TASK DESCRIPTION: Locate every line in the material below that contains the string "Each", treating uppercase and lowercase letters as distinct. Copy every such line in full.

PROVIDED DATA:

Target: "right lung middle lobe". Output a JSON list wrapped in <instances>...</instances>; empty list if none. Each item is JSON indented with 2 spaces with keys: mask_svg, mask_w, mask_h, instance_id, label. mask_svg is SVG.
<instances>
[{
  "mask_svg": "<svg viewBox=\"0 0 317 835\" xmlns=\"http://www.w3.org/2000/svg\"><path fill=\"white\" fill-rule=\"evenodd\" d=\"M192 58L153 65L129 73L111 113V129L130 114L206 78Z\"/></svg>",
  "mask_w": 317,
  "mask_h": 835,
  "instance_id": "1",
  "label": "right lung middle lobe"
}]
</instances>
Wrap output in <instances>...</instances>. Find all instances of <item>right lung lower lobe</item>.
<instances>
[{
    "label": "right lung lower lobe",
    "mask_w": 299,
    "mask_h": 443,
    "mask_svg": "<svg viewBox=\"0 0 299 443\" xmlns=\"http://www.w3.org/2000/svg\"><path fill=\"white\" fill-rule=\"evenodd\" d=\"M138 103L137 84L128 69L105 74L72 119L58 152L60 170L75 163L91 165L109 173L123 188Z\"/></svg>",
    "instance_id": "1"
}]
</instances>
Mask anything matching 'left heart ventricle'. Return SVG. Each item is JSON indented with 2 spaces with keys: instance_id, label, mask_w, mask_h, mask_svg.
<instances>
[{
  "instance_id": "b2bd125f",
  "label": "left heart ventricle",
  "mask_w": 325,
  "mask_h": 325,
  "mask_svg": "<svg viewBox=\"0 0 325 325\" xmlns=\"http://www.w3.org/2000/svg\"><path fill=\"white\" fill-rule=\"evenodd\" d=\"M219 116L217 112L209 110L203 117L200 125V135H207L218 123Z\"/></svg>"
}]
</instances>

ANSWER TO THIS PROBLEM:
Target: "right lung middle lobe". Output a JSON list wrapped in <instances>...</instances>; empty list if none. Each item is JSON indented with 2 spaces with keys: mask_svg, mask_w, mask_h, instance_id, label. mask_svg is SVG.
Mask anything matching 'left heart ventricle'. Return SVG. Each item is JSON indented with 2 spaces with keys: instance_id, label, mask_w, mask_h, mask_svg.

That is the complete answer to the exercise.